Answer these questions using the seminar listing below.
1. In what year were sustainability-linked bonds first issued?
2. What percentage reduction is required to reach cost parity under the high natural gas price scenario?
3. What lab does the speaker lead?

Passage
##############################
LSS10Oct24

Green Hydrogen for Industrial Decarbonisation: Blended Interventions for Competitiveness

Green hydrogen supports decarbonisation of industry, but cost remains too elevated to compete with natural gas, blue and grey hydrogen. In this seminar, we will demonstrate how green hydrogen can achieve cost competitiveness through the combination of internal interventions (related to the feasibility of reducing electrolysis costs by selling waste heat to district heat networks) and external interventions (related to the use of market-based policies and private finance, focusing on sustainability linked bonds). Market-based policies include the use of incentives and disincentives. Sustainability-linked bonds (SLBs), firstly issued in 2019 from an energy company, are new, innovative and emerging financial instruments. We developed a novel temporal market penetration assessment model applied to show the impact of these interventions in achieving cost parity. The methodology is applied to a UK case study to examine these dynamics within the context of the energy landscape and policy framework. The results demonstrate that blending interventions, such as utilizing hydrogen from curtailed wind, electrolyser waste heat utilization, implement existing policy measures and SLBs results in significant cost reduction. This significant reduction makes it feasible to achieve cost parity with natural gas, requiring a 67.65% reduction under today’s mid-price scenario and a 29.82% reduction under the high natural gas price scenario. These findings show the substantial cost-saving potential of blended interventions (both internal and external) in the hydrogen economy.

Speaker

Dr Gbemi Oluleye is a Lecturer at the Grantham Institute – Climate Change and the Environment, and a member of the Sargent Centre for Process Systems Engineering. She leads GII (Green Industrial Interventions) Lab, where we develop decision support frameworks for evaluating, designing, and blending interventions for clean innovation adoption and diffusion. Our work emphasizes how to achieve competitiveness/ positive tipping points in clean innovations (focusing on CCUS, DAC, hydrogen, synthesis fuels, electrification) for decarbonising energy-intensive sectors like Iron and Steel, Chemicals, Cement, Refining and Petrochemicals, Aviation and Shipping. Gbemi has a multidisciplinary research experience and expertise at the interface of Engineering, Policy, and Economics, and over 12 years combined experience in industry (design, manufacturing, and consulting), and academia.
##############################
Material supplied
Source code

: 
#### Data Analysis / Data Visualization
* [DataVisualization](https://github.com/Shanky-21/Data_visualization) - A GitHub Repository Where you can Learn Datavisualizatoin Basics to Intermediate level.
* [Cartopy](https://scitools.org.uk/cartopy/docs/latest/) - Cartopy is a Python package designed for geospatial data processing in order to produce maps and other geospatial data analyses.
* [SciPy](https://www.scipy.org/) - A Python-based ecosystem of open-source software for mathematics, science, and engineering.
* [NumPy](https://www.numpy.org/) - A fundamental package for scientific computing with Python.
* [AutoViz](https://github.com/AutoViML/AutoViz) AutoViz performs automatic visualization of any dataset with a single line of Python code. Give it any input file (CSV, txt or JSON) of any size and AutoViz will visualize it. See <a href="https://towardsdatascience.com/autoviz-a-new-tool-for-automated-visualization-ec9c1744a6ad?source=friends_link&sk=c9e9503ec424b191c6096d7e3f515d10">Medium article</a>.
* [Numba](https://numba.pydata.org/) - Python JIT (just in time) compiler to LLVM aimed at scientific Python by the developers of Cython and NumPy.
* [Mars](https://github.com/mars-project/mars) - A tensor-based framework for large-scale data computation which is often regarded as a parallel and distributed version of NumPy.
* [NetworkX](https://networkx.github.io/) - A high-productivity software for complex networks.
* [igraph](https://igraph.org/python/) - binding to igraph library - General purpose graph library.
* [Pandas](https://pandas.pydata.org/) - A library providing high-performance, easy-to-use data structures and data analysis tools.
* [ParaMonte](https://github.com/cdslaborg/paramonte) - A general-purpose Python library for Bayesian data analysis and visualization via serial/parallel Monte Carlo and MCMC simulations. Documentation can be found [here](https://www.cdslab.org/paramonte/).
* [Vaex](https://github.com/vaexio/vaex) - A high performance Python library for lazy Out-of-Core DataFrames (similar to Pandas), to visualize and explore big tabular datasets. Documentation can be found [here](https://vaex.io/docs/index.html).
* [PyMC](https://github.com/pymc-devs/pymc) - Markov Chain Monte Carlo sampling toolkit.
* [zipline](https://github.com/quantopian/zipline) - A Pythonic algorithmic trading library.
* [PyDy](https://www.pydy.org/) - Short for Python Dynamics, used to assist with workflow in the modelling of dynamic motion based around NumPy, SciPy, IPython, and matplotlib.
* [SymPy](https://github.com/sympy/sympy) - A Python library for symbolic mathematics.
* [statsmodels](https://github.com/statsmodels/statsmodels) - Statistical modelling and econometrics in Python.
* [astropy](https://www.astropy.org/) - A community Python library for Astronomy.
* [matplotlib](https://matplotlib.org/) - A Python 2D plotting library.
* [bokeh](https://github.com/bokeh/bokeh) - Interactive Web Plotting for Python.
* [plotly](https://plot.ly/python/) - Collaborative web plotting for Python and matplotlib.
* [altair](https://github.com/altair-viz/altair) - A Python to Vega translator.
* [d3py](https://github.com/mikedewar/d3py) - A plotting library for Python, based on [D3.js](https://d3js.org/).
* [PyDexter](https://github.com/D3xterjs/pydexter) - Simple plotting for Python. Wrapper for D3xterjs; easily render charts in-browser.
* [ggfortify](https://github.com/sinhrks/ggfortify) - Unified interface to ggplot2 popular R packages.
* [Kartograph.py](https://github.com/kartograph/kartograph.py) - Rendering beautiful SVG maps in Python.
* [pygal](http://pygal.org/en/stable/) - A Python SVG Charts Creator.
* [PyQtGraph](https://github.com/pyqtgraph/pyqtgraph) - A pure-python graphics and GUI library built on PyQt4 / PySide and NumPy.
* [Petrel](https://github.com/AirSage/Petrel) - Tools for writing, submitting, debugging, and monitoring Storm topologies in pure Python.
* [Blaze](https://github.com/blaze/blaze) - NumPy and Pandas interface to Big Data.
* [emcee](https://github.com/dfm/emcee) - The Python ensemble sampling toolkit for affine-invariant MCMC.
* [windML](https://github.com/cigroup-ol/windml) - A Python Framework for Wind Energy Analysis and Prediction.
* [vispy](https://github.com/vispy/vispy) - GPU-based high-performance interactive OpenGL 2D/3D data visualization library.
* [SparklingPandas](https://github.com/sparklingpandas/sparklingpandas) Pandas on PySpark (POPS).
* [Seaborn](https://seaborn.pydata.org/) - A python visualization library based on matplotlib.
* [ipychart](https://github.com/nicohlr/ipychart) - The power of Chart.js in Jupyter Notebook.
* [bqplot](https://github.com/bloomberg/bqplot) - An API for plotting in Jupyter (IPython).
##############################
Solution below
1. 2019
2. 29.82%
3. GII (Green Industrial Interventions) Lab